Sehr geehrter Professor Craig,

ich habe ihr Buch The Kalam Cosmological Argument gerade zu Ende gelesen und fand es aus geschichtlicher Perspektive faszinierend und aus philosophischer Perspektive anregend. Sie haben viel Zeit und Arbeit in die Modernisierung dieses sehr alten Arguments für Gott gesteckt, und es ist wirklich eines der überzeugendsten und stärksten Argumente für die Existenz Gottes. Doch was hat Sie dazu bewegt, das kalam-kosmologische Argument so intensiv zu studieren? Es gibt Dutzende Argumente, die im Laufe der Geschichte in Bezug auf die Ontologie Gottes vorgebracht wurden – welchen Reiz hatte also gerade dieses Argument für Sie als Philosophen und Theologen?

Gottes Segen.

Spencer
 

United States

Prof. Craigs Antwort


A

Danke, Spencer, für diese persönliche Frage. Ich erzähle immer gerne, wie es sich bei dieser Entdeckung, die mein Leben veränderte, verhielt.
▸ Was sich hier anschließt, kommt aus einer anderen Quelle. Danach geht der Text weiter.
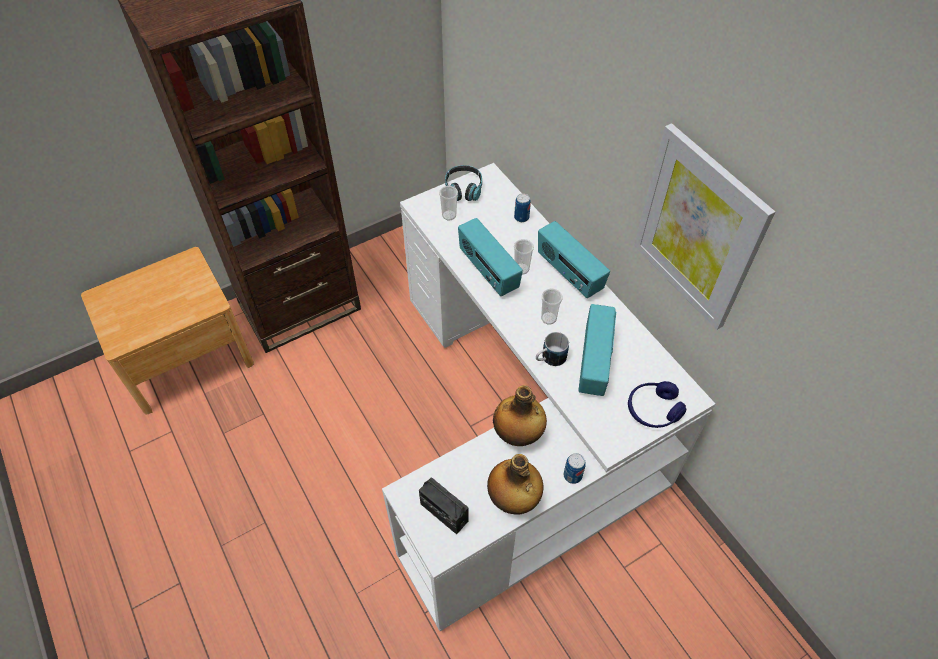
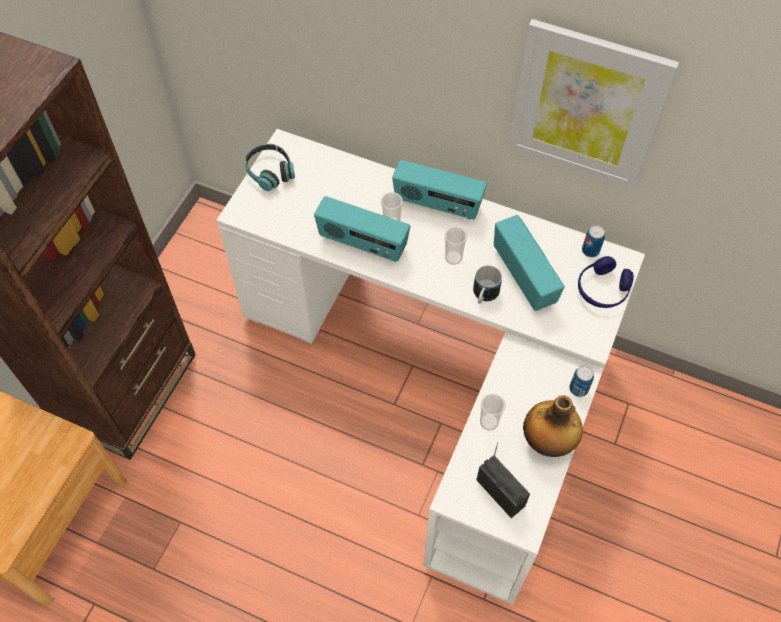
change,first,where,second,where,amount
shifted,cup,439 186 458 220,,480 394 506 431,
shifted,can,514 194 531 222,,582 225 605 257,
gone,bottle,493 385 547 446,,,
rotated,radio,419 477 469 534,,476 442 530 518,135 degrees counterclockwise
Man muss bedenken, dass mir meine Theologie-Professoren am Wheaton College, wie z. B. Robert Webber, gesagt hatten, dass es keine guten Argumente für die Existenz Gottes gebe. Er sagte, dass die traditionellen Argumente alle widerlegt worden waren. Während meines vierjährigen Studiums am Wheaton College wurde weder natürliche Theologie noch eine positive Apologetik irgendeiner Art unterrichtet. Wir hatten damals nur die Art negative Apologetik, wie sie Francis Schaeffer vertrat, die besagte, dass das individuelle Menschenleben und die Kultur den Bach runter gehen und in Verzweiflung oder Widersprüchen enden, wenn der Theismus, und vor allem das Christentum, nicht wahr sind. Das Problem mit dieser Art negativer Apologetik ist, dass sie einem immer noch keinen Grund bietet, warum das Christentum wahr ist oder warum Bertrand Russell Unrecht mit seiner Aussage hatte, dass man, um mit dem Leben zurechtzukommen, erkennen müsse, dass die Welt ein wahrhaft schrecklicher Ort ist.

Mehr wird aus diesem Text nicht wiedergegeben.